By Richard Prime on 13th February 2017
On paper, banks have every advantage over fintech companies: greater manpower, deeper pockets, established names and longstanding reputations. The trouble is that it isn’t really a paper world anymore, but a digital one – and the banks have been slower to capitalise on the resulting opportunities. The industry is changing, and not to their advantage. Over the past decade, 2000 bank branches closed, and it’s easy to see why: fintech companies can provide a nimbler, more personalised, and adaptable offering, and are well-poised to fill the widening gap in the market.
To their credit, banks seem willing to recognise this. Research from PwC indicates that 83 per cent of financial services executives believe that standalone fintech companies may cost them some of their business, and 75 per cent identify the increased focus on the customer as the most important aspect of fintech.
Although the banks have taken steps to catch up, fintech companies continue to lead the way in customer experience.
Fintech companies are ideally positioned to capitalise on this because they realise that there is far more to financial services than mere finance. Being, in some instances, three hundred year old plus institutions, banks have plenty of resources. But when large, centuries-old institutions make improvements to customer care, they tend to do so slowly. What’s more, this can cost them: a report by KPMG Nunwood indicates that the biggest four banks, Barclays, RBS, HSBC and Lloyds, will miss out on some £3.7bn between 2015 and 2018 because of their sub-par experience offerings. Tellingly, none of these banks made the Top 100 Customer Experience Excellence index.
This is good news for fintechs: they may not be able to compete on resources, but they can certainly compete on customer care. Customers no longer have to go to a bank for a loan, an invoice finance arrangement, or an overdraft. They have greater choice and higher expectations – and fintech companies are often better able to fulfil them.
Peer to peer lending platforms such as Funding Circle made it possible for small business owners to complete the loan application process online for the first time. Unburdened by legacy IT systems and expensive branch networks, credit assessments can be delivered for a fraction of the time and expense. In niche markets such as recruitment, contract finance platforms like Sonovate have made it possible for agencies to launch a contractor division within a day – where it might have taken five years with a bank.
The best fintech companies innovate in this vein: they look at the customer’s priorities and requirements and tailor their offering to meet them. They take due diligence seriously, but they’re geared towards finding a solution instead of finding reasons to say ‘no’.
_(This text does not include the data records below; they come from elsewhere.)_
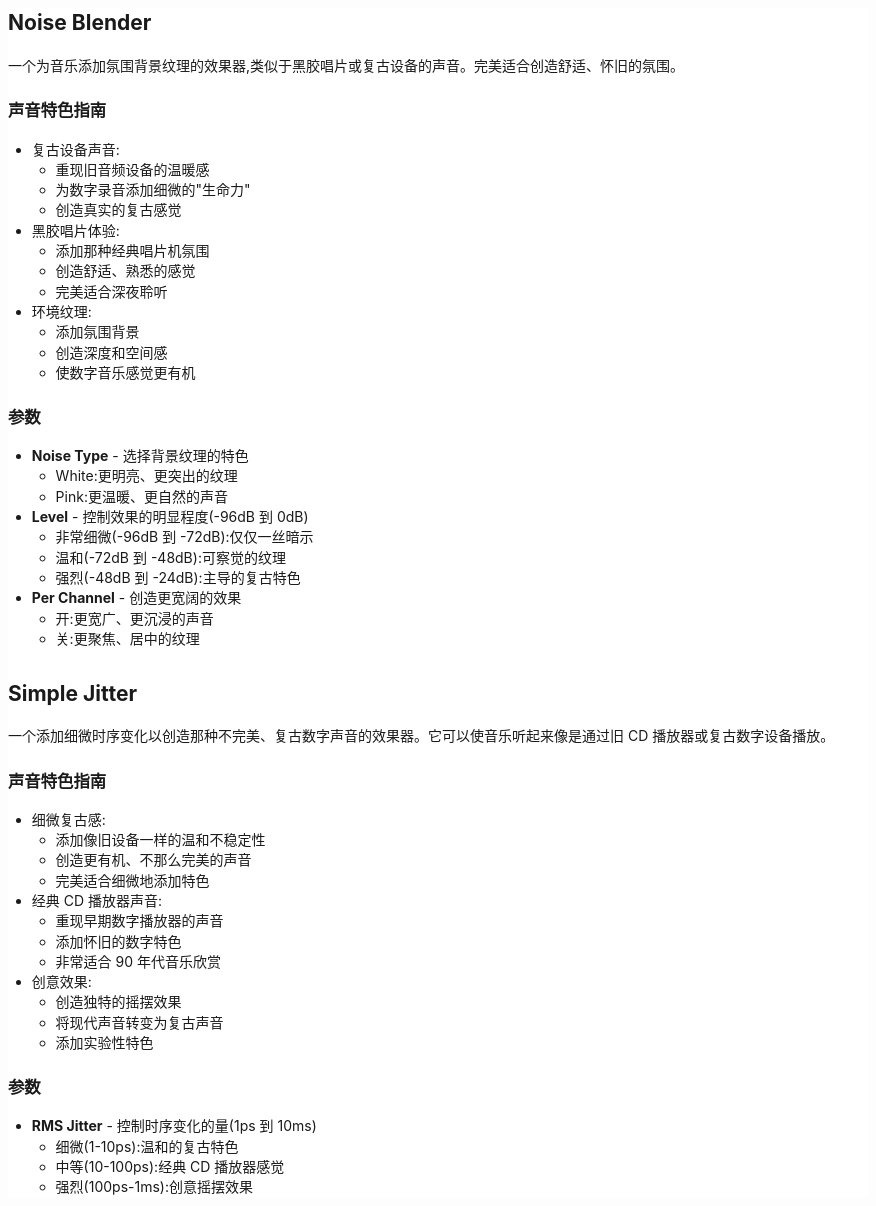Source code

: ## Noise Blender

一个为音乐添加氛围背景纹理的效果器,类似于黑胶唱片或复古设备的声音。完美适合创造舒适、怀旧的氛围。

### 声音特色指南
- 复古设备声音:
  - 重现旧音频设备的温暖感
  - 为数字录音添加细微的"生命力"
  - 创造真实的复古感觉
- 黑胶唱片体验:
  - 添加那种经典唱片机氛围
  - 创造舒适、熟悉的感觉
  - 完美适合深夜聆听
- 环境纹理:
  - 添加氛围背景
  - 创造深度和空间感
  - 使数字音乐感觉更有机

### 参数
- **Noise Type** - 选择背景纹理的特色
  - White:更明亮、更突出的纹理
  - Pink:更温暖、更自然的声音
- **Level** - 控制效果的明显程度(-96dB 到 0dB)
  - 非常细微(-96dB 到 -72dB):仅仅一丝暗示
  - 温和(-72dB 到 -48dB):可察觉的纹理
  - 强烈(-48dB 到 -24dB):主导的复古特色
- **Per Channel** - 创造更宽阔的效果
  - 开:更宽广、更沉浸的声音
  - 关:更聚焦、居中的纹理

## Simple Jitter

一个添加细微时序变化以创造那种不完美、复古数字声音的效果器。它可以使音乐听起来像是通过旧 CD 播放器或复古数字设备播放。

### 声音特色指南
- 细微复古感:
  - 添加像旧设备一样的温和不稳定性
  - 创造更有机、不那么完美的声音
  - 完美适合细微地添加特色
- 经典 CD 播放器声音:
  - 重现早期数字播放器的声音
  - 添加怀旧的数字特色
  - 非常适合 90 年代音乐欣赏
- 创意效果:
  - 创造独特的摇摆效果
  - 将现代声音转变为复古声音
  - 添加实验性特色

### 参数
- **RMS Jitter** - 控制时序变化的量(1ps 到 10ms)
  - 细微(1-10ps):温和的复古特色
  - 中等(10-100ps):经典 CD 播放器感觉
  - 强烈(100ps-1ms):创意摇摆效果
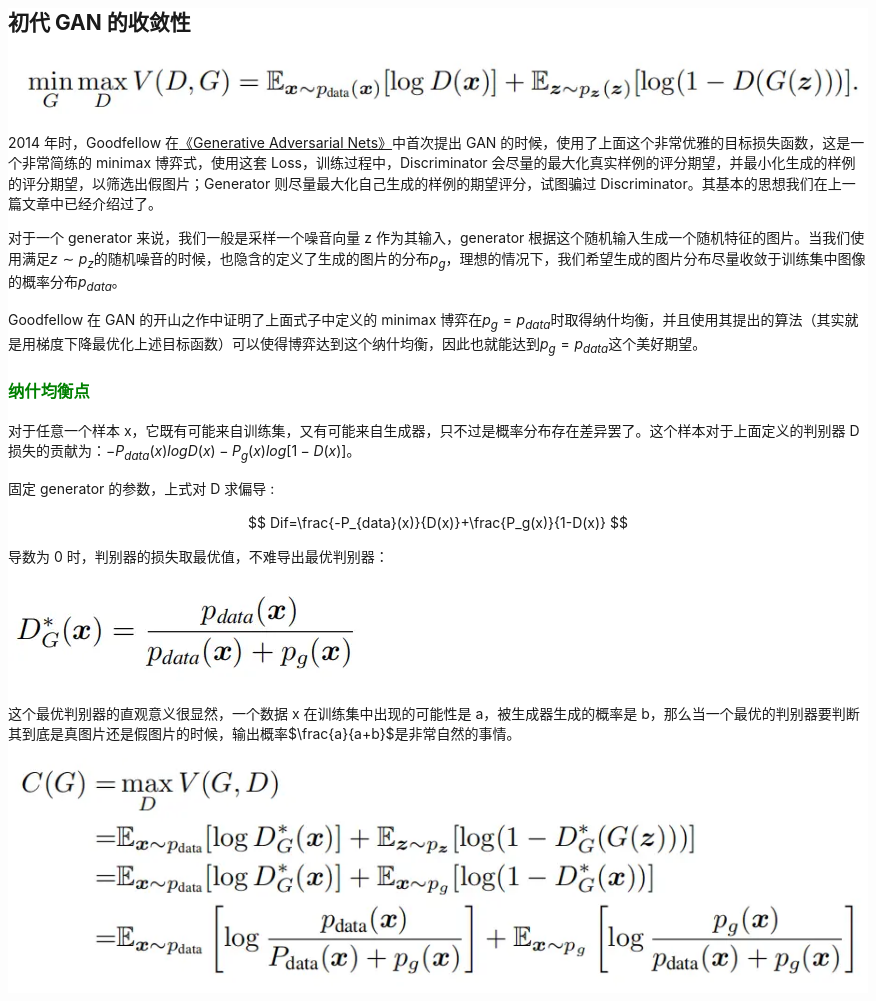 ## 初代 GAN 的收敛性

![Discriminator 与 Generator 之间的 Minimax 博弈](./06-14-GAN-theory.assets/0.webp)

2014 年时，Goodfellow 在[《Generative Adversarial Nets》](https://arxiv.org/pdf/1406.2661.pdf)中首次提出 GAN 的时候，使用了上面这个非常优雅的目标损失函数，这是一个非常简练的 minimax 博弈式，使用这套 Loss，训练过程中，Discriminator 会尽量的最大化真实样例的评分期望，并最小化生成的样例的评分期望，以筛选出假图片；Generator 则尽量最大化自己生成的样例的期望评分，试图骗过 Discriminator。其基本的思想我们在上一篇文章中已经介绍过了。

对于一个 generator 来说，我们一般是采样一个噪音向量 z 作为其输入，generator 根据这个随机输入生成一个随机特征的图片。当我们使用满足$z\sim p_z$的随机噪音的时候，也隐含的定义了生成的图片的分布$p_g$，理想的情况下，我们希望生成的图片分布尽量收敛于训练集中图像的概率分布$p_{data}$。

Goodfellow 在 GAN 的开山之作中证明了上面式子中定义的 minimax 博弈在$p_g=p_{data}$时取得纳什均衡，并且使用其提出的算法（其实就是用梯度下降最优化上述目标函数）可以使得博弈达到这个纳什均衡，因此也就能达到$p_g = p_{data}$这个美好期望。

### <Font color=green>纳什均衡点</font>

对于任意一个样本 x，它既有可能来自训练集，又有可能来自生成器，只不过是概率分布存在差异罢了。这个样本对于上面定义的判别器 D 损失的贡献为：$-P_{data}(x)logD(x)-P_g(x)log[1-D(x)]$。

固定 generator 的参数，上式对 D 求偏导 :

$$
Dif=\frac{-P_{data}(x)}{D(x)}+\frac{P_g(x)}{1-D(x)}
$$

导数为 0 时，判别器的损失取最优值，不难导出最优判别器：

![最优判别器](./06-14-GAN-theory.assets/1.webp)

这个最优判别器的直观意义很显然，一个数据 x 在训练集中出现的可能性是 a，被生成器生成的概率是 b，那么当一个最优的判别器要判断其到底是真图片还是假图片的时候，输出概率$\frac{a}{a+b}$是非常自然的事情。

![生成器的等价目标函数](./06-14-GAN-theory.assets/2.webp)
Of course, technology is also important to the success of fintechs – it’s in the name, after all. Where an institution might offer an online banking portal to its consumer customers, it often won’t offer much in the way of software to its business customers. They’re less able to properly invest in technology because they have to consider legacy systems, complex regulation and bureaucracy. Fintech companies, being largely cloud-based, are better equipped to manage processes and transactions online. Where a bank might not offer a company the use of a mobile app, it would be rare for a fintech company to not have one.
The use of technology also enables transparency – which significantly influences customer service. Fintech companies can typically provide a fuller breakdown of financial data, which they can present in a clear, digestible way on intuitive online platforms. Challenger banks such as Monzo offer pre-paid cards that link to mobile apps on your phone, providing a real-time log of all payments – which can be filtered according to location, cost, and category. On the other hand, banks typically don’t update your statement until they post their ledgers days later. Their platforms are often slow and opaque, with less thought spent on the user experience.
It's easy to describe the relationship between fintech companies and banks as an either/or proposition, with the former providing superior customer experience and the latter providing superior financial clout. But more forward-thinking institutions recognise the gaps in their offering that fintech companies can fill, and are either integrating their ideas or forming partnerships with these firms. RBS began collaborating with Iwoca and a number of other fintech lenders in 2016, and Santander UK has formed a new relationship with Kabbage, which supplies faster funding to small businesses.
This is the best path forward for banks and fintechs alike: while the latter will always struggle to dominate territory that has been owned for centuries by institutions, they can supply the ideas and the impetus to drive customer service that banks have so often lacked.